Avant d’enfiler la tunique blanc meringue, Denis Cheryshev a effectué ses premières frappes de balle à Gijón. « J’ai commencé dans l’école de Mareo, pas au Sporting, se remémore-t-il dans les colonnes du Pais. Vu que je n’avais jamais joué avant, je frappais toujours du pointu. Mes entraîneurs me disaient de frapper de l’intérieur, mais je leur répondais de me laisser tranquille. Moi, je frappais du pointu. » De cette technique aléatoire, il conserve une conduite de balle atypique et des dribbles presque anachroniques. La dizaine d’années atteinte, il est repéré par le grand Real Madrid. Le deal avec la Casa Blanca rend le coup double pour la famille Cheryshev. Pendant que Denis intègre la cantera de Valdebebas, Dimitri prend en charge les commandes d’une équipe des catégories inférieures. Aucun cadeau ne lui sera pourtant fait : « En cadets, je jouais peu avec le Real et ça me prenait la tête. Je pensais que je n’étais pas aussi bon que ce que je croyais. De nombreuses fois, je n’étais même pas convoqué et je rentrais à la maison en pleurant. Mon père m’emmenait alors m’entraîner dans un parc et il me disait que je devais rester tranquille » .

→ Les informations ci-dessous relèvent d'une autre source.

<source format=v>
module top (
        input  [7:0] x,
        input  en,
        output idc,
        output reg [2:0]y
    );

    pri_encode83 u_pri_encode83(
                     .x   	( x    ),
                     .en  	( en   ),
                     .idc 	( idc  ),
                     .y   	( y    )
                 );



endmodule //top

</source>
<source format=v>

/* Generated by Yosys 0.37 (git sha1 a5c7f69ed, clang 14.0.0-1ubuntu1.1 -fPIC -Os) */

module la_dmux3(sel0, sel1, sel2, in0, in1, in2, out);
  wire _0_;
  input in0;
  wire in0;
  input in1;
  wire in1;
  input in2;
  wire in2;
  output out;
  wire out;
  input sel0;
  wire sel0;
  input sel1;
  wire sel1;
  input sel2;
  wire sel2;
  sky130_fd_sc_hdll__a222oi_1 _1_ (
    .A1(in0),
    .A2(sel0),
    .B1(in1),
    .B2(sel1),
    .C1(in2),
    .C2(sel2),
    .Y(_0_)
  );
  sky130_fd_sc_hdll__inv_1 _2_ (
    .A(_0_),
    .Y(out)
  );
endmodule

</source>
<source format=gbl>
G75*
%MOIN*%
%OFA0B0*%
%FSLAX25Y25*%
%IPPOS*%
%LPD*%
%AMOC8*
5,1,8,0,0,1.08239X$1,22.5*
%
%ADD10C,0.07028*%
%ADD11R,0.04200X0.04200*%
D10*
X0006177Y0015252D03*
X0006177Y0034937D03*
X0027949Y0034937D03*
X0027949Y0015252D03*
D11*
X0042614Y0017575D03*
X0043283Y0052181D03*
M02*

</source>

Ce flegme, plus russe qu’espagnol, il le doit à sa double nationalité. Autrement dit, sa double identité. « Je me sens moitié russe, moitié espagnol. Je suis né en Russie et l’on parle russe dans ma maison. Mais j’ai grandi ici. J’y suis depuis mes cinq ans. Même si mon caractère est russe, un peu plus froid, mon comportement est espagnol puisque j’aime beaucoup parler avec les gens » , sourit-il. Malgré un castillan qu’il manie à la perfection, Denis Cheryshev n’en demeure pas moins le premier citoyen russe à porter le maillot merengue. Premier du centre de formation, et premier de l’équipe première, puisque le 24 juillet 2012, il est aligné par José Mourinho lors d’un amical face au Real Oviedo. Déjà bien au fait de la rivalité asturienne entre Oviedo et Gijón, il prévient son père : « Ce n’est pas contre toi, mais ils vont m’insulter » . De son propre aveu, il se sent « en partie asturien » et admet « avoir vécu l’un des plus beaux jours de (s)a vie » après avoir inscrit la banderille du 2-0. Reste encore la marche la plus ardue : s’imposer durablement dans l’effectif du Santiago-Bernabéu.

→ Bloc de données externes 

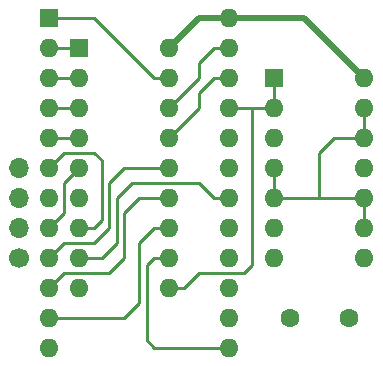
<source format=gbr>
G04 #@! TF.GenerationSoftware,KiCad,Pcbnew,(5.1.4)-1*
G04 #@! TF.CreationDate,2020-10-11T13:25:07+02:00*
G04 #@! TF.ProjectId,ram-adapter,72616d2d-6164-4617-9074-65722e6b6963,rev?*
G04 #@! TF.SameCoordinates,Original*
G04 #@! TF.FileFunction,Copper,L2,Bot*
G04 #@! TF.FilePolarity,Positive*
%FSLAX46Y46*%
G04 Gerber Fmt 4.6, Leading zero omitted, Abs format (unit mm)*
G04 Created by KiCad (PCBNEW (5.1.4)-1) date 2020-10-11 13:25:07*
%MOMM*%
%LPD*%
G04 APERTURE LIST*
%ADD10O,1.600000X1.600000*%
%ADD11R,1.600000X1.600000*%
%ADD12C,1.600000*%
%ADD13O,1.700000X1.700000*%
%ADD14C,1.700000*%
%ADD15C,0.500000*%
%ADD16C,0.250000*%
G04 APERTURE END LIST*
D10*
X114300000Y-54610000D03*
X99060000Y-82550000D03*
X114300000Y-57150000D03*
X99060000Y-80010000D03*
X114300000Y-59690000D03*
X99060000Y-77470000D03*
X114300000Y-62230000D03*
X99060000Y-74930000D03*
X114300000Y-64770000D03*
X99060000Y-72390000D03*
X114300000Y-67310000D03*
X99060000Y-69850000D03*
X114300000Y-69850000D03*
X99060000Y-67310000D03*
X114300000Y-72390000D03*
X99060000Y-64770000D03*
X114300000Y-74930000D03*
X99060000Y-62230000D03*
X114300000Y-77470000D03*
X99060000Y-59690000D03*
X114300000Y-80010000D03*
X99060000Y-57150000D03*
X114300000Y-82550000D03*
D11*
X99060000Y-54610000D03*
D12*
X119460000Y-80010000D03*
X124460000Y-80010000D03*
D13*
X96520000Y-67310000D03*
X96520000Y-69850000D03*
X96520000Y-72390000D03*
D14*
X96520000Y-74930000D03*
D10*
X109220000Y-57150000D03*
X101600000Y-77470000D03*
X109220000Y-59690000D03*
X101600000Y-74930000D03*
X109220000Y-62230000D03*
X101600000Y-72390000D03*
X109220000Y-64770000D03*
X101600000Y-69850000D03*
X109220000Y-67310000D03*
X101600000Y-67310000D03*
X109220000Y-69850000D03*
X101600000Y-64770000D03*
X109220000Y-72390000D03*
X101600000Y-62230000D03*
X109220000Y-74930000D03*
X101600000Y-59690000D03*
X109220000Y-77470000D03*
D11*
X101600000Y-57150000D03*
D10*
X125730000Y-59690000D03*
X118110000Y-74930000D03*
X125730000Y-62230000D03*
X118110000Y-72390000D03*
X125730000Y-64770000D03*
X118110000Y-69850000D03*
X125730000Y-67310000D03*
X118110000Y-67310000D03*
X125730000Y-69850000D03*
X118110000Y-64770000D03*
X125730000Y-72390000D03*
X118110000Y-62230000D03*
X125730000Y-74930000D03*
D11*
X118110000Y-59690000D03*
D15*
X114300000Y-54610000D02*
X111760000Y-54610000D01*
X111760000Y-54610000D02*
X109220000Y-57150000D01*
X120650000Y-54610000D02*
X125730000Y-59690000D01*
X114300000Y-54610000D02*
X119380000Y-54610000D01*
X119380000Y-54610000D02*
X120650000Y-54610000D01*
D16*
X99060000Y-54610000D02*
X102870000Y-54610000D01*
X102870000Y-54610000D02*
X107950000Y-59690000D01*
X107950000Y-59690000D02*
X109220000Y-59690000D01*
X101600000Y-74930000D02*
X103505000Y-74930000D01*
X103505000Y-74930000D02*
X104775000Y-73660000D01*
X104775000Y-73660000D02*
X104775000Y-69850000D01*
X104775000Y-69850000D02*
X106045000Y-68580000D01*
X106045000Y-68580000D02*
X111760000Y-68580000D01*
X111760000Y-68580000D02*
X113030000Y-69850000D01*
X113030000Y-69850000D02*
X114300000Y-69850000D01*
X114300000Y-57150000D02*
X113030000Y-57150000D01*
X111760000Y-59690000D02*
X111760000Y-58420000D01*
X111760000Y-59690000D02*
X109220000Y-62230000D01*
X111760000Y-58420000D02*
X113030000Y-57150000D01*
X100330000Y-66040000D02*
X99060000Y-67310000D01*
X102870000Y-66040000D02*
X100330000Y-66040000D01*
X103505000Y-66675000D02*
X102870000Y-66040000D01*
X103505000Y-71755000D02*
X103505000Y-66675000D01*
X101600000Y-72390000D02*
X102870000Y-72390000D01*
X102870000Y-72390000D02*
X103505000Y-71755000D01*
X114300000Y-59690000D02*
X113030000Y-59690000D01*
X113030000Y-59690000D02*
X111760000Y-60960000D01*
X111760000Y-60960000D02*
X111760000Y-62230000D01*
X111760000Y-62230000D02*
X109220000Y-64770000D01*
X105410000Y-67310000D02*
X109220000Y-67310000D01*
X104140000Y-68580000D02*
X105410000Y-67310000D01*
X104140000Y-72390000D02*
X104140000Y-68580000D01*
X102870000Y-73660000D02*
X104140000Y-72390000D01*
X99060000Y-74930000D02*
X100330000Y-73660000D01*
X100330000Y-73660000D02*
X102870000Y-73660000D01*
X101600000Y-67310000D02*
X100330000Y-68580000D01*
X100330000Y-68580000D02*
X100330000Y-71120000D01*
X100330000Y-71120000D02*
X99060000Y-72390000D01*
X106680000Y-69850000D02*
X109220000Y-69850000D01*
X105410000Y-71120000D02*
X106680000Y-69850000D01*
X105410000Y-74930000D02*
X105410000Y-71120000D01*
X104140000Y-76200000D02*
X105410000Y-74930000D01*
X99060000Y-77470000D02*
X100330000Y-76200000D01*
X100330000Y-76200000D02*
X104140000Y-76200000D01*
X101600000Y-64770000D02*
X99060000Y-64770000D01*
X107950000Y-72390000D02*
X109220000Y-72390000D01*
X106680000Y-73660000D02*
X107950000Y-72390000D01*
X106680000Y-78740000D02*
X106680000Y-73660000D01*
X99060000Y-80010000D02*
X105410000Y-80010000D01*
X105410000Y-80010000D02*
X106680000Y-78740000D01*
X101600000Y-62230000D02*
X99060000Y-62230000D01*
X107950000Y-82550000D02*
X114300000Y-82550000D01*
X107315000Y-81915000D02*
X107950000Y-82550000D01*
X107315000Y-75565000D02*
X107315000Y-81915000D01*
X109220000Y-74930000D02*
X107950000Y-74930000D01*
X107950000Y-74930000D02*
X107315000Y-75565000D01*
X101600000Y-59690000D02*
X99060000Y-59690000D01*
X118110000Y-59690000D02*
X118110000Y-62230000D01*
X109220000Y-77470000D02*
X110490000Y-77470000D01*
X115570000Y-62230000D02*
X114300000Y-62230000D01*
X116840000Y-62230000D02*
X115570000Y-62230000D01*
X114695002Y-76200000D02*
X111760000Y-76200000D01*
X111760000Y-76200000D02*
X110490000Y-77470000D01*
X114695002Y-76200000D02*
X115570000Y-76200000D01*
X115570000Y-76200000D02*
X116205000Y-75565000D01*
X116205000Y-75565000D02*
X116205000Y-62230000D01*
X116205000Y-62230000D02*
X116840000Y-62230000D01*
X116840000Y-62230000D02*
X118110000Y-62230000D01*
X101600000Y-57150000D02*
X99060000Y-57150000D01*
X125730000Y-62230000D02*
X125730000Y-64770000D01*
X118110000Y-67310000D02*
X118110000Y-69850000D01*
X125730000Y-64770000D02*
X123190000Y-64770000D01*
X123190000Y-64770000D02*
X121920000Y-66040000D01*
X121920000Y-66040000D02*
X121920000Y-69850000D01*
X118110000Y-69850000D02*
X121920000Y-69850000D01*
X121920000Y-69850000D02*
X125730000Y-69850000D01*
X125730000Y-69850000D02*
X125730000Y-72390000D01*
M02*

</source>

De saison blanche à saison en blanc

Sous contrat jusqu’en 2017 avec le Real Madrid, il doit pourtant s’exporter pour glaner du temps de jeu. Membre à temps complet de la Castilla, il prend la direction de Séville en début de saison dernière. Un prêt inutile, ou presque : toujours blessé, il ne dispute que quatre petits matchs de Liga. Cet été, lorsqu’il reçoit un coup de téléphone de Marcelino « alors qu(‘il) récupérai(t) de (s)es blessures au Brésil avec la sélection » , il dit banco au challenge de Villarreal. Épargné par les pépins physiques et avec un bilan de 7 buts et 11 passes décisives, il explose et en impose. Cette croissance lui permet également de devenir l’un des piliers de la sélection de Fabio Capello. Binational, le choix de sa sélection n’a rien eu de cornélien : « Mis à part le devoir de jouer avec la Russie, je savais que j’allais avoir plus de chance qu’avec l’Espagne. Je me sens russe, et quand résonne l’hymne, je le chante et ma peau se hérisse » . Alors, homme comblé le Denis ? « Ce que je veux, c’est jouer, c’est ma priorité. C’est un jeu, et si tu ne joues pas, ça sert à quoi ? Mais mon rêve reste de jouer au Real Madrid. » Dans la réalité, Carlo Ancelotti aurait donné son accord pour son rapatriement en fin de saison… Vivement le 1er février 2016.